Time Value of Money

Introduction to Money

A great many of the financial transactions done by ordinary people, you and I, involve paying or receiving money early and receiving or paying money back later. For example, financing the purchase of a home entails receiving money now and paying money back later.

On the other hand, buying mutual fund shares entails the paying out money now and receiving money back later. The same is true, either paying or receiving, about life insurance, bank savings account, invest in real estate, decide to lease rather than buying a car, etc. etc.

All these everyday life deals center on the time value of money. They arise in all fields of business and personal finance planning, real estate, marketing, investments, accounting, insurance, banking, and many other fields.

Some people erroneously believe that a dollar is a dollar is a dollar.

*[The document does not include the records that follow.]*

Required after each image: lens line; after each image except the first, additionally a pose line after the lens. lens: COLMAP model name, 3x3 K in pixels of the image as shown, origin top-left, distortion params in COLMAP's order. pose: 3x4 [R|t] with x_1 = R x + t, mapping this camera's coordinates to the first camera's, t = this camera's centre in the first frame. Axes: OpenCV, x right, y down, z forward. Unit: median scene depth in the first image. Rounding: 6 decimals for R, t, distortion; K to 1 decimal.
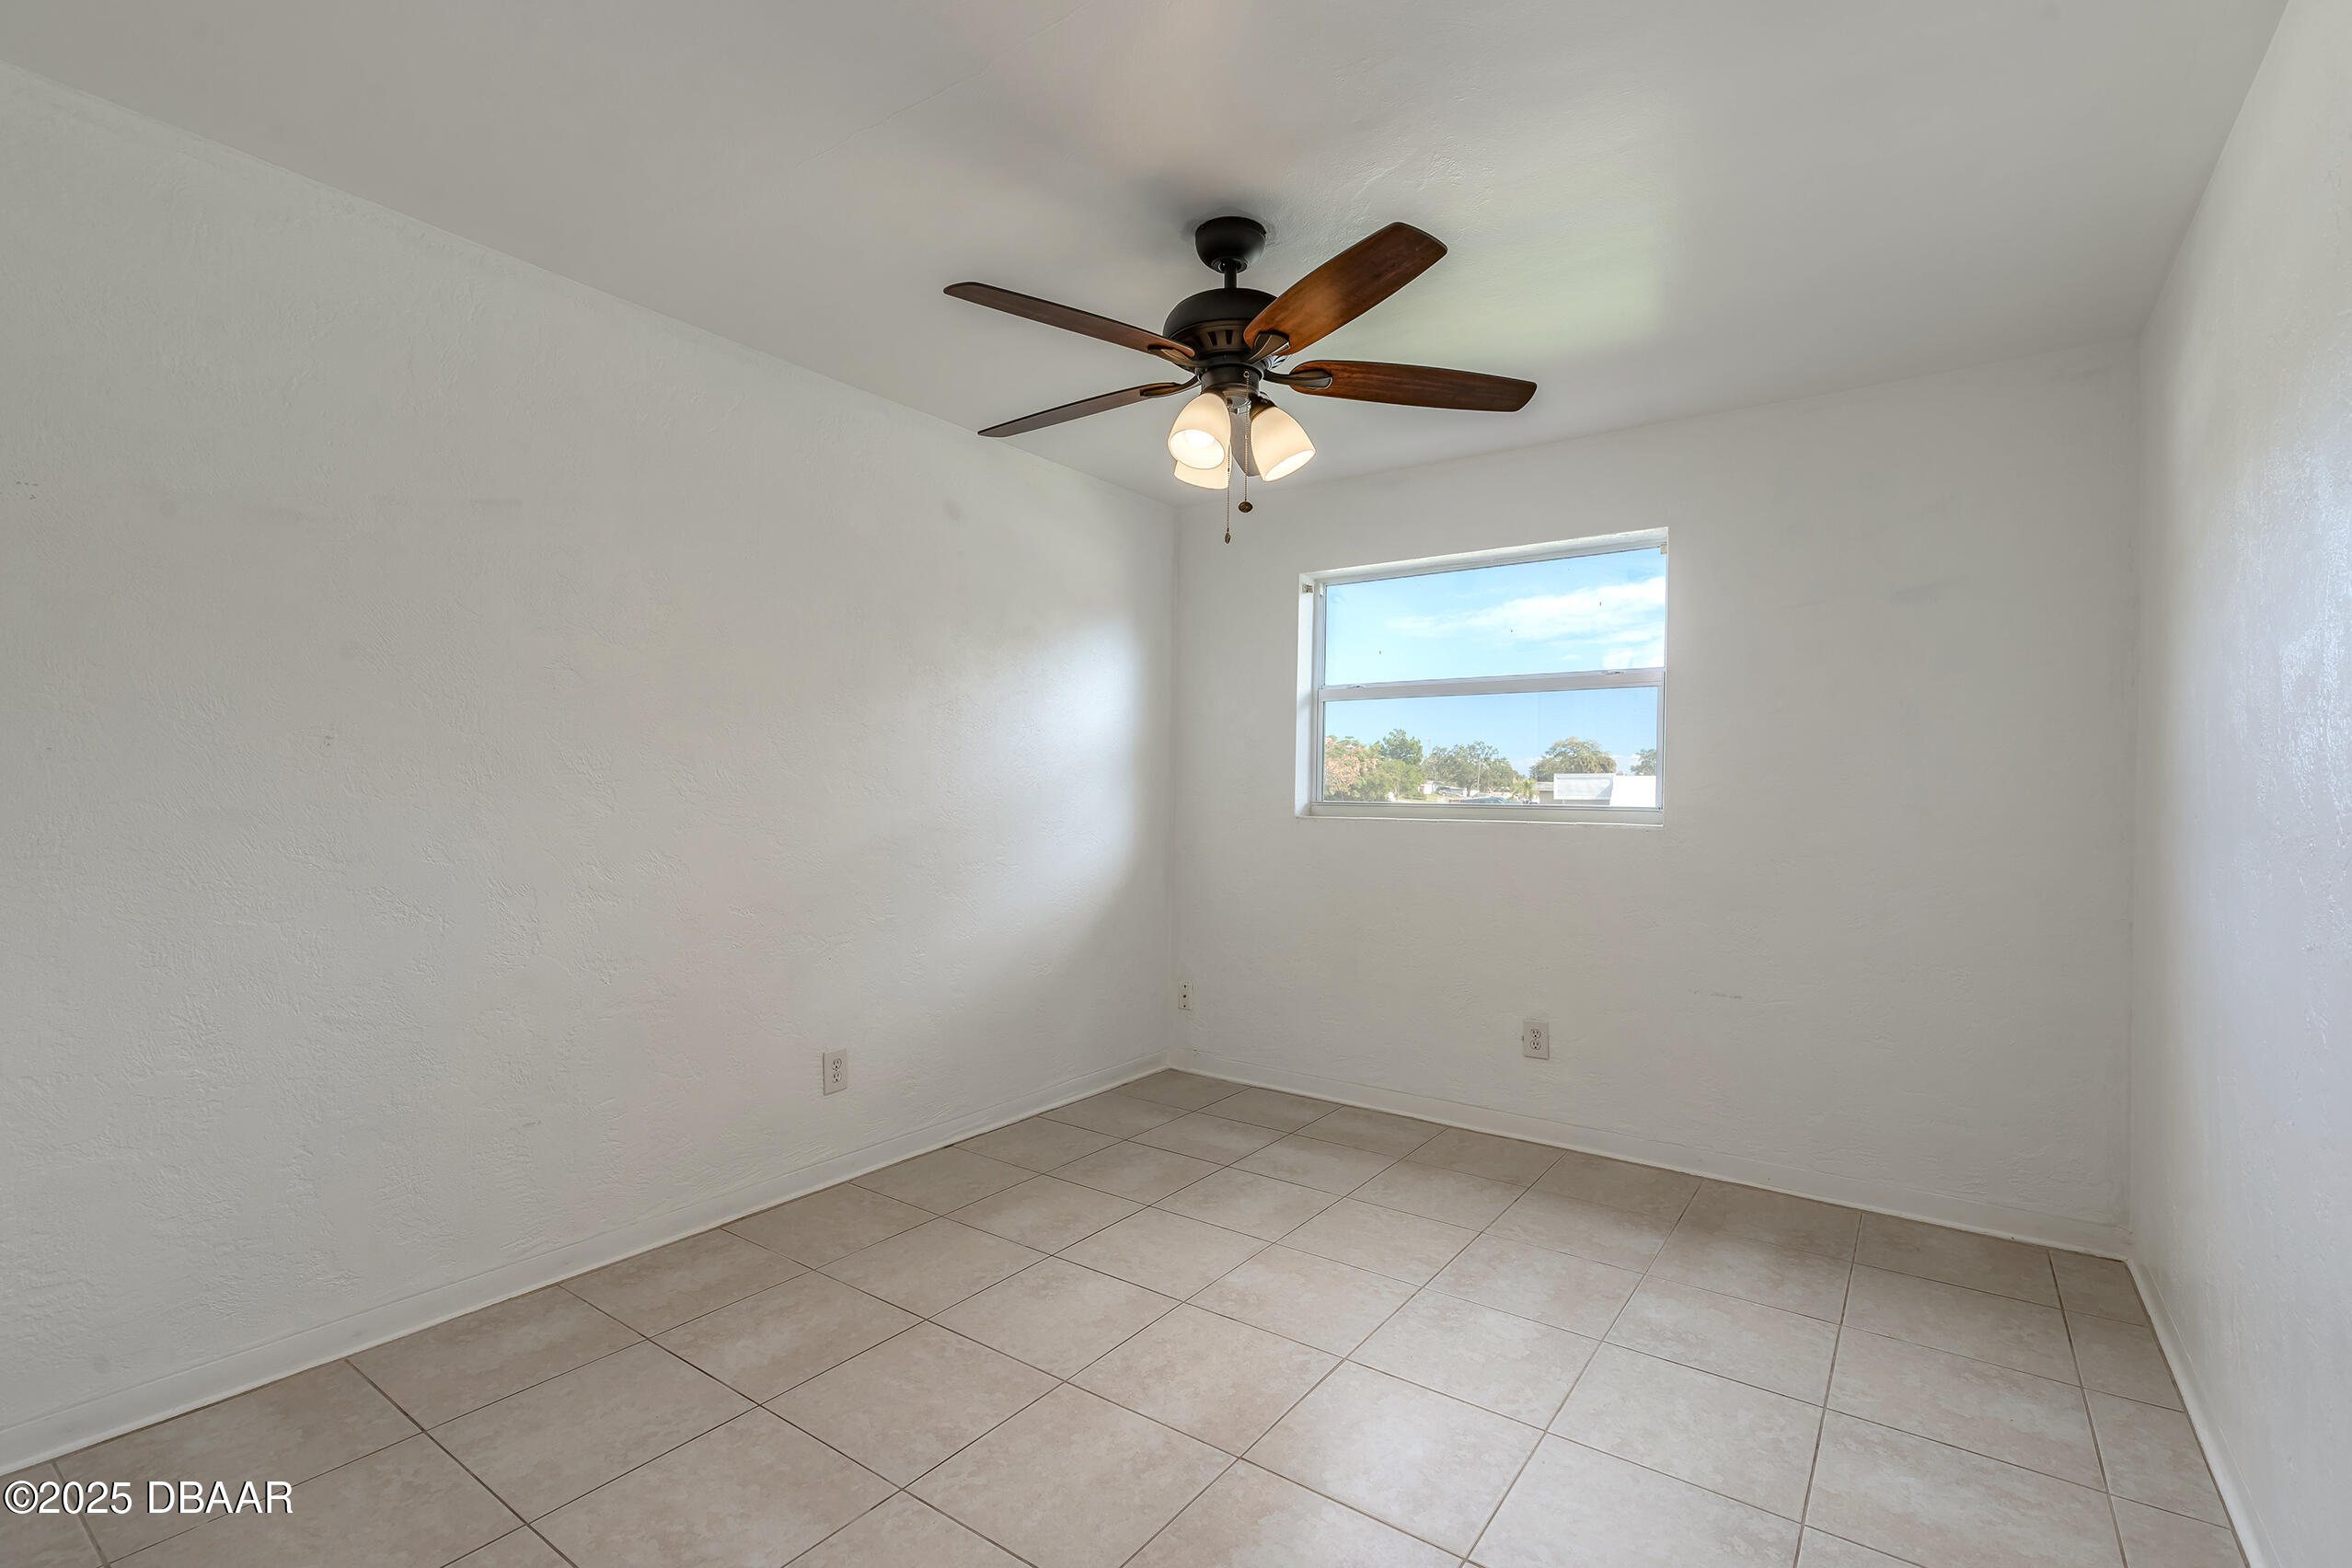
lens RADIAL K [[1067.6, 0, 1165.6], [0, 1067.6, 783.1], [0, 0, 1]] dist [0.000121, 0.000127]
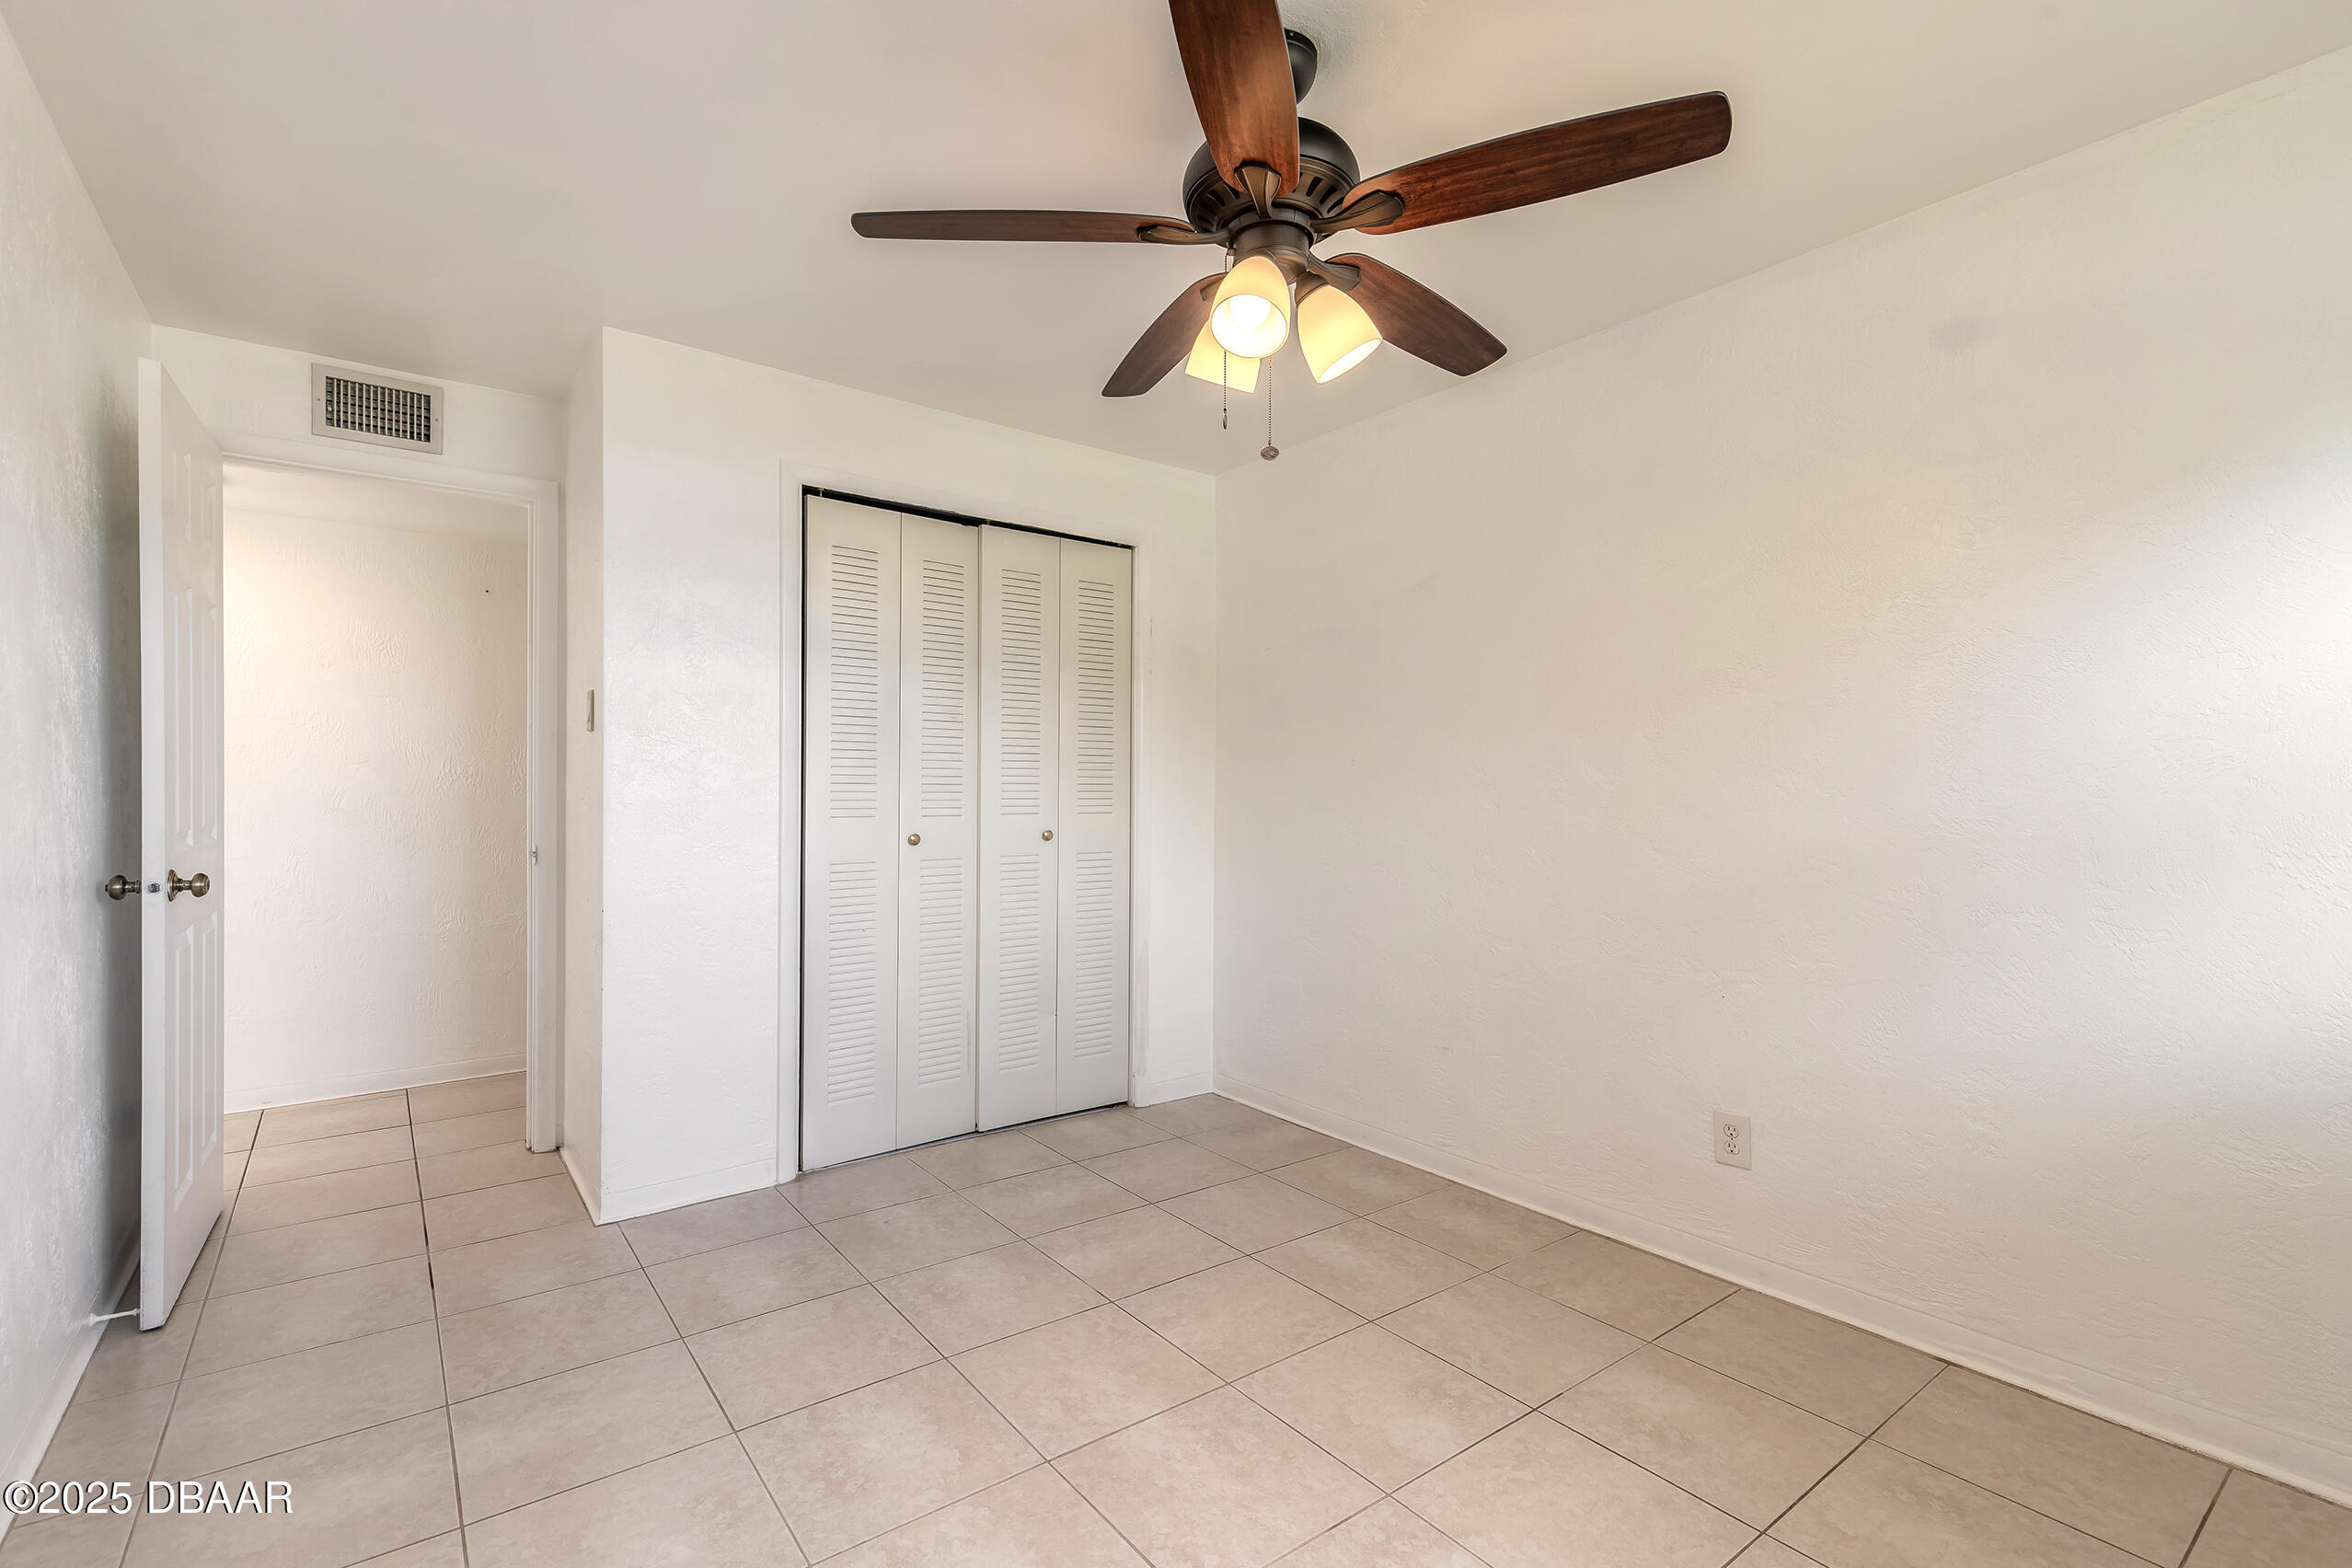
lens RADIAL K [[1067.6, 0, 1167.8], [0, 1067.6, 783.7], [0, 0, 1]] dist [0.000121, 0.000127]
pose [[-0.299780, -0.018718, -0.953825, 0.785796], [-0.000965, 0.999813, -0.019317, 0.025575], [0.954008, -0.004870, -0.299742, 1.124935]]
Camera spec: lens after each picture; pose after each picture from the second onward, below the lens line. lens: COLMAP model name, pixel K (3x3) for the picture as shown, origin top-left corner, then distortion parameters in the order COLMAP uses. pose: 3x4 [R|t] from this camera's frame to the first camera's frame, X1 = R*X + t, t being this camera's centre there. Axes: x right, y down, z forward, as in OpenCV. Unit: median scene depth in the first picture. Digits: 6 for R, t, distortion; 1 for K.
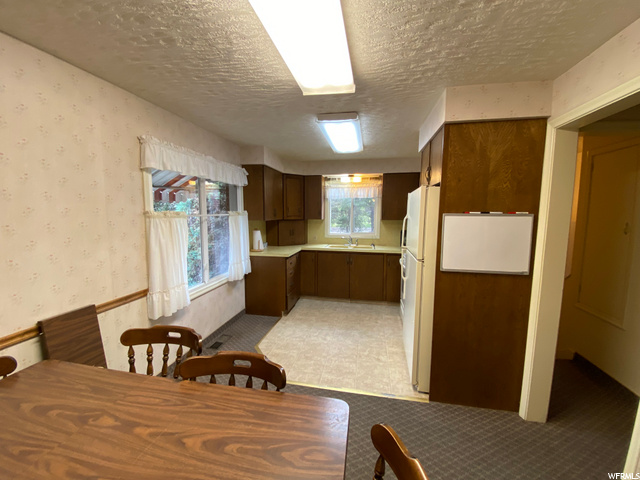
lens RADIAL K [[259.2, 0, 320.0], [0, 259.2, 240.0], [0, 0, 1]] dist [0.024026, -0.022964]
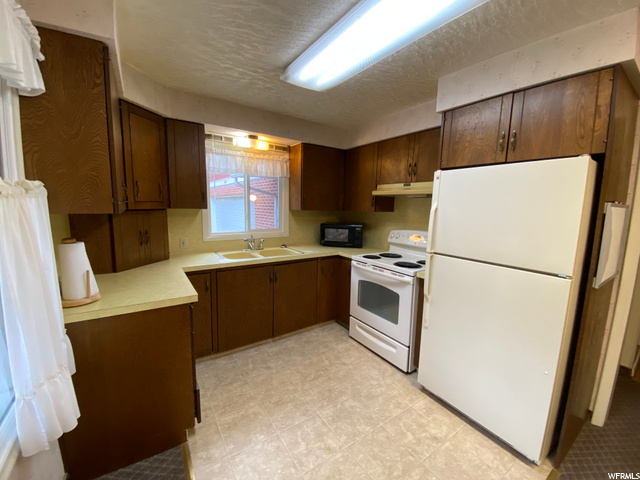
lens RADIAL K [[259.2, 0, 320.0], [0, 259.2, 240.0], [0, 0, 1]] dist [0.024026, -0.022964]
pose [[0.706379, -0.080269, 0.703267, -0.234037], [0.052088, 0.996750, 0.061449, -0.039261], [-0.705914, -0.006775, 0.708265, 0.489707]]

The fact is dollars to be paid or received in different time periods have different values. To receive the money, many people would prefer to receive it as soon as they can. On the same token, they would prefer to pay money as late as they can. For most people, that's intuitive.

The Role of Interest - Since a given sum of money due in different time periods does not have the same value, a tool is needed in order to make the different values comparable. That tool is interest, which can be viewed as a way of quantifying the opportunity cost incurred by one who waits to receive money or who give up the opportunity to delay paying it.

For example, if you deposit $1,000 in a savings account and leave it there for one year, you expect to have more than $1,000 in the account at the end of that time. You expect your account to earn interest. You delayed the use of your money and, instead, allowed the bank to use it. You incurred an opportunity cost. The interest the bank gives you is compensation to you for having done so.

Now reverse the situation. Let's say you took out a loan from a bank which will mature in one year, at which time you are obligated to pay $1,000.  However, if you repay the loan today, one year early, you believe you should be required to pay less than the full $1,000. If you forgo the opportunity to delay the repayment, you should be compensated in return by having the amount payable reduced.

Interest Rate - The specific interest rate that should be used to quantify opportunity cost consists of two components: a risk-free rate and a risk premium. At a minimum, the opportunity cost of letting someone else use your money is the rate of return you could have earned by investing it in a perfectly safe instrument.

Here, we have taken up the case of risk-free rate. A reasonable measure of this minimum opportunity cost is the rate of interest available on three-month U.S. Treasury bills which are risk-free.

Simple Interest vs. Compund Interest - There are two ways of computing interest. Simple interest is computed by applying an interest rate to only an original principal sum. Compound interest is computed by applying an interest rate to the total of an original sum and all interest credited to it in earlier time periods.

Future Value of a Single Sum (FVSS) - The most frequently encountered and easiest to understand application of the time-value-of-money concept involves the future value of a single sum. Determination of a future value of a sum of money entails a process of compounding, or increasing, the present value at some interest rate for some period of time.

Basic Time-Value Formula - The most common example is the growth of a sum placed in an interest-bearing savings account. The basic formula for computing the future value of a single sum of money, from which all other time-value formulas are derived, is the following:

FVSS = PVSS (1+i) to the power of n.

Where
FVSS = Future Value of a Single Sum
PVSS = Present Value of a Single Sum
        i = Compound periodic interest rate, expressed as a decimal
       n = Number of periods during which compounding occurs

That is, add the interest rate in decimal to one and raise this sum to a power equal to the number of periods during which the compunding occurs. Then, multiply the result by the present value of the single sum or deposit in question to compute the future value of that sum.

For example, you deposit $5,000 in a new savings account that will earn 9% compound annual interest for nine years.

So, FVSS = 5000 * (1+0.09) to power of 9.
Pick up a calculator and when you solve it, you should get $10,859.47

You will more than double your money if you deposit it for 9 years at 9% compounded interest.

Another safe way to double your money is to fold it over once and put it in your pocket.